Rol van Encrochatberichten
Dankzij Encrochatberichten kreeg het onderzoeksteam inzicht in de afgeschermde en professionele wijze waarop de verdachten grote hoeveelheden wiet teelden en verwerkten in kwekerijen. Er was sprake van een duidelijke rolverdeling: de ene verdachte zette kwekerijen op, een andere verdachte zorgde voor wietstekken en knippers, en weer anderen regelden het ophalen en afleveren van geld. Bijna alle verdachten worden vervolgd voor hun betrokkenheid bij concrete strafbare feiten en hun deelname aan de criminele organisatie. De verdachte tegen wie 22 maanden celstraf is geëist, wordt ook verdacht van witwassen.
Ontwrichtende en ondermijnende werking
Tijdens hun requisitoir benadrukten de officieren van justitie de schadelijke rol van de verdachten: ‘Alle verdachten hebben bijgedragen aan het voortbestaan van de organisatie en de voortzetting van de wiethandel. Zij zijn daarmee een belangrijke schakel in het geheel. Georganiseerde misdaad is ernstig en werkt ontwrichtend en ondermijnend in de maatschappij. De handel in wiet brengt diverse vormen van criminaliteit en overlast met zich mee.
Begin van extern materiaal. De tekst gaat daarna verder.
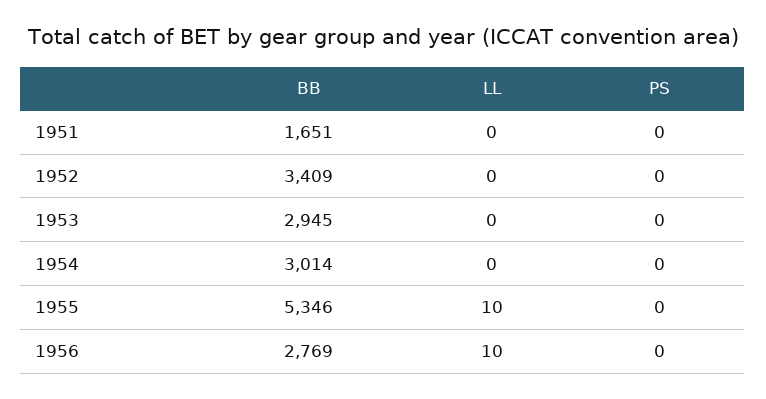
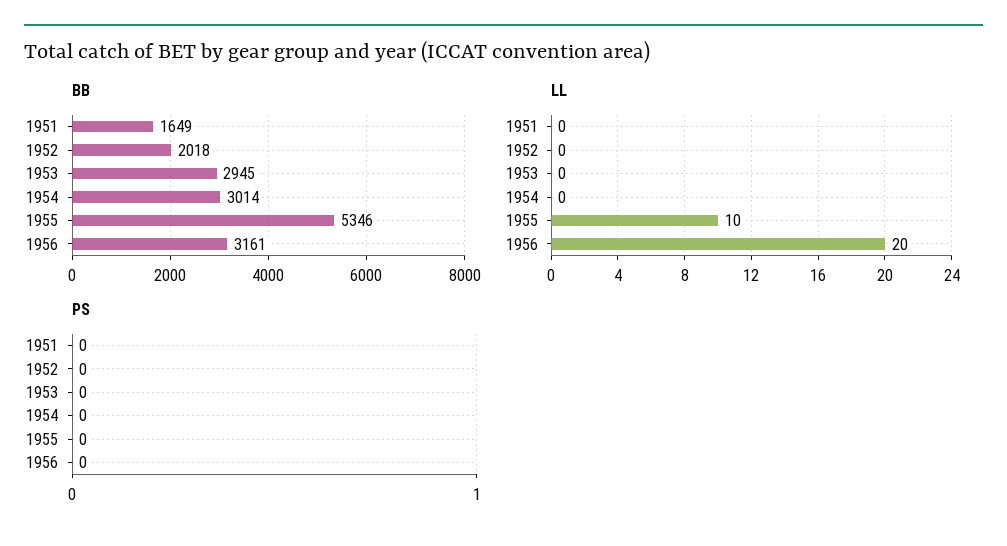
BB, 1951: 1651 -> 1649
BB, 1952: 3409 -> 2018
BB, 1956: 2769 -> 3161
LL, 1956: 10 -> 20

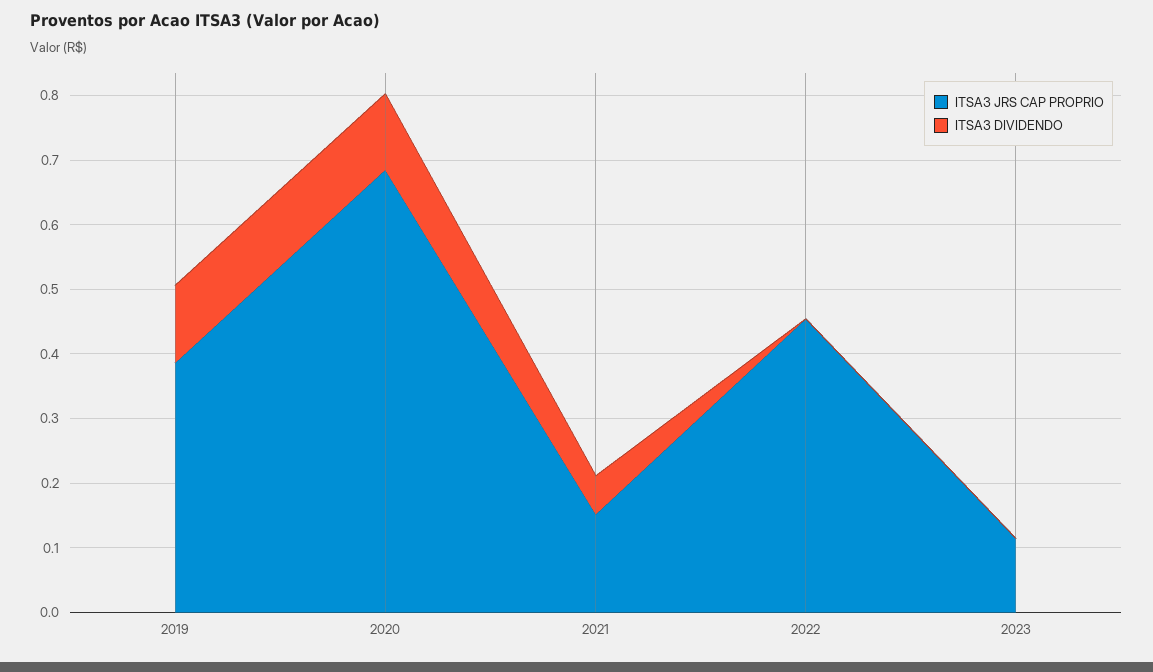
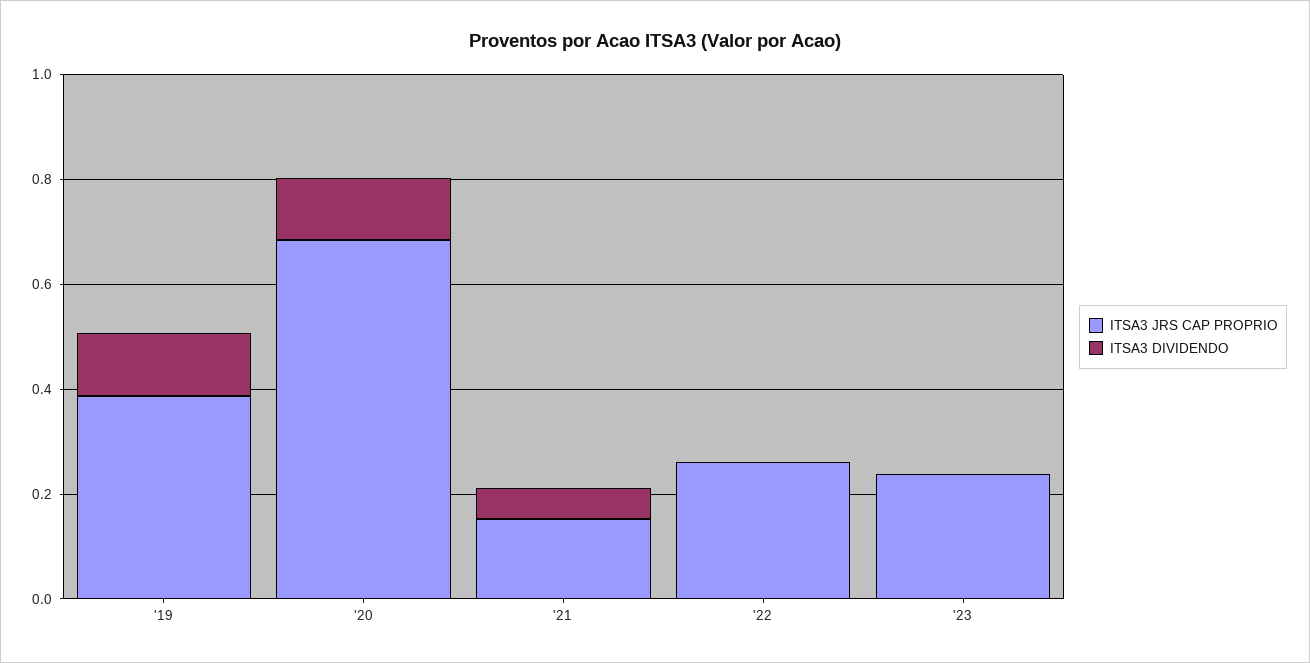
ITSA3 JRS CAP PROPRIO, 2022: 0.46 -> 0.25
ITSA3 JRS CAP PROPRIO, 2023: 0.12 -> 0.25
Dit wordt versterkt doordat bij meerdere verdachten wapens zijn aangetroffen, waaronder een vuurwapen en een stroomstootwapen.’
Financiële motieven en grote winsten
De handel in softdrugs is verbonden met aanzienlijke financiële belangen en winsten. De officieren gingen ook in op dit aspect: ‘De verdachten lieten zich bij het plegen van deze misdrijven uitsluitend leiden door financiële motieven. Uit de chats blijkt hoe gemakkelijk zij spraken over hun strafbare activiteiten en het geld dat zij verdienden.’ Het OM wil dit geld terugvorderen. De ontnemingsvorderingen worden in november 2024 behandeld.
Strafeis en verdere rechtszaak
Maandag werd tegen alle zes verdachten een onvoorwaardelijke gevangenisstraf geëist, variërend van 11 tot 22 maanden. Op 11 en 12 juli komt nog een vermeend zevende lid van de organisatie voor de rechter. De uitspraak wordt later die maand verwacht.